Kochającego w tobie mam syna.
Nareszcie wracam
do plaży szumiącej Bałtykiem,
łąk nadwiślańskich pachnących domem,
do kraju, gdzie wszyscy
mówią zrozumiałym językiem.
Moim przeznaczeniem są rozłąki,
nie mam wpływu na to.
Najpierw był tato,
teraz ty, synku.
Łzy same cisną się pod powieki,
chociaż wiem -
nie rozstajemy się na wieki.
Przyjedziesz na wakacje.
Ja ciebie też odwiedzę,
tylko teraz troszeczkę
ze starszym synem posiedzę.
Tak bardzo za nim tęskniłam,
kiedy z tobą, Marcinku, byłam.
Taka ze mnie mama turystka.
Przydałoby się zdrowie,
z nim każda odległość jest bliska.
Wiem, obowiązków masz od groma,
lecz pamiętaj, za oceanem
czeka mama
twojego głosu spragniona.
Zadzwoń.
mama, kwiecień 13/2007
Komentarze (23)
Ładnie o tęsknocie za synami. Bardzo wzruszający
wiersz. Pozdrawiam
z dwóch moich synów jeden pracował 3 lata za granicą a
ja nadal tęsknię bo mieszkają ode mnie ponad 300km.:)
Wzruszyl mnie Twoj wiersz, bardzo...
Pozdrawiam, minawia:)
Ocena warsztatu. Wiersz nieregularny.Zawiera potężny
ładunek treści emocjonalnej i aż kipi od tęsknoty. Ma
akcenty osobiste. Zatrzymał mnie.
Jurek
To dobrze, że teraz ten wiersz publikujesz. Zadzwoń
pierwsza. Oni, tam za oceanem, są tak zajęci swoimi
codziennymi sprawami,, że brak im czasu przeważnie na
kontakty z najbliższymi. Albo czekają na takowe.
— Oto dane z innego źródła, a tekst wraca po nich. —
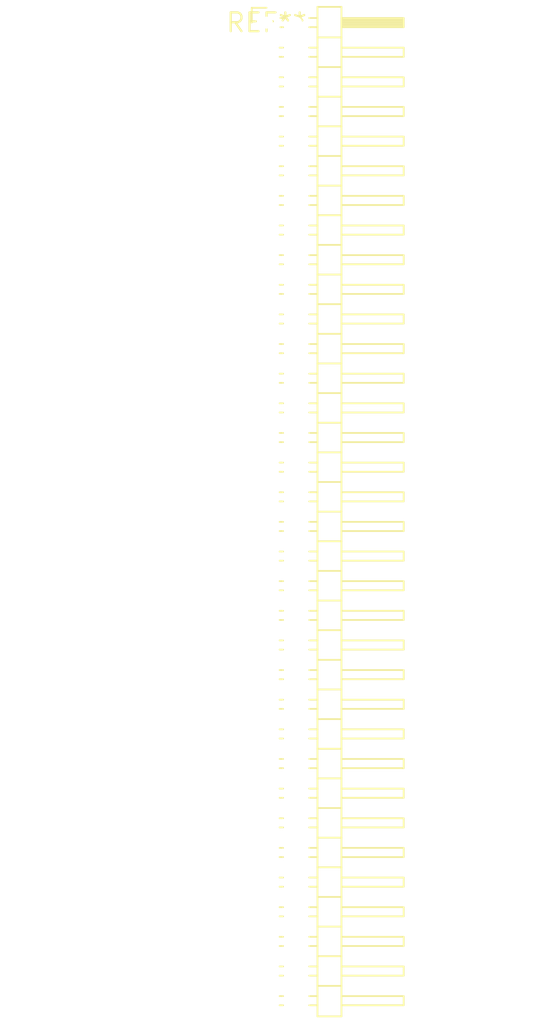
<source format=kicad_pcb>
(kicad_pcb (version 20240108) (generator pcbnew)

  (general
    (thickness 1.6)
  )

  (paper "A4")
  (layers
    (0 "F.Cu" signal)
    (31 "B.Cu" signal)
    (32 "B.Adhes" user "B.Adhesive")
    (33 "F.Adhes" user "F.Adhesive")
    (34 "B.Paste" user)
    (35 "F.Paste" user)
    (36 "B.SilkS" user "B.Silkscreen")
    (37 "F.SilkS" user "F.Silkscreen")
    (38 "B.Mask" user)
    (39 "F.Mask" user)
    (40 "Dwgs.User" user "User.Drawings")
    (41 "Cmts.User" user "User.Comments")
    (42 "Eco1.User" user "User.Eco1")
    (43 "Eco2.User" user "User.Eco2")
    (44 "Edge.Cuts" user)
    (45 "Margin" user)
    (46 "B.CrtYd" user "B.Courtyard")
    (47 "F.CrtYd" user "F.Courtyard")
    (48 "B.Fab" user)
    (49 "F.Fab" user)
    (50 "User.1" user)
    (51 "User.2" user)
    (52 "User.3" user)
    (53 "User.4" user)
    (54 "User.5" user)
    (55 "User.6" user)
    (56 "User.7" user)
    (57 "User.8" user)
    (58 "User.9" user)
  )

  (setup
    (pad_to_mask_clearance 0)
    (pcbplotparams
      (layerselection 0x00010fc_ffffffff)
      (plot_on_all_layers_selection 0x0000000_00000000)
      (disableapertmacros false)
      (usegerberextensions false)
      (usegerberattributes false)
      (usegerberadvancedattributes false)
      (creategerberjobfile false)
      (dashed_line_dash_ratio 12.000000)
      (dashed_line_gap_ratio 3.000000)
      (svgprecision 4)
      (plotframeref false)
      (viasonmask false)
      (mode 1)
      (useauxorigin false)
      (hpglpennumber 1)
      (hpglpenspeed 20)
      (hpglpendiameter 15.000000)
      (dxfpolygonmode false)
      (dxfimperialunits false)
      (dxfusepcbnewfont false)
      (psnegative false)
      (psa4output false)
      (plotreference false)
      (plotvalue false)
      (plotinvisibletext false)
      (sketchpadsonfab false)
      (subtractmaskfromsilk false)
      (outputformat 1)
      (mirror false)
      (drillshape 1)
      (scaleselection 1)
      (outputdirectory "")
    )
  )

  (net 0 "")

  (footprint "PinHeader_2x34_P2.00mm_Horizontal" (layer "F.Cu") (at 0 0))

)

</source>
Musisz pierwsza zrobić krok. Wiem coś o tym.
Oczywiście pozdrawiam Marcina. Niech przeczyta wiersz
mamy - powiedz mu o tym - i komentarze pod wierszem.
Pozdrawiam serdecznie.
Jurek
Smutne. Smutne i to że tylu młodych ludzi musi od
swoich
odlecieć by odnaleźć tę odrobinę zwykłego, godnego
życia,która być powinna we własnym kraju.
Pozdrawiam
Zawsze tęsknimy gdy nasze dzieci są daleko, ostatnio
młodzi coraz częściej emigrują za granicę, rodzicom
pozostaje tęsknota i czekanie.
Piękny wiersz-list, zapewne wzruszył syna.
Pozdrawiam:)
Wiersz smutny, wzruszyłam się, niesamowity przekaz.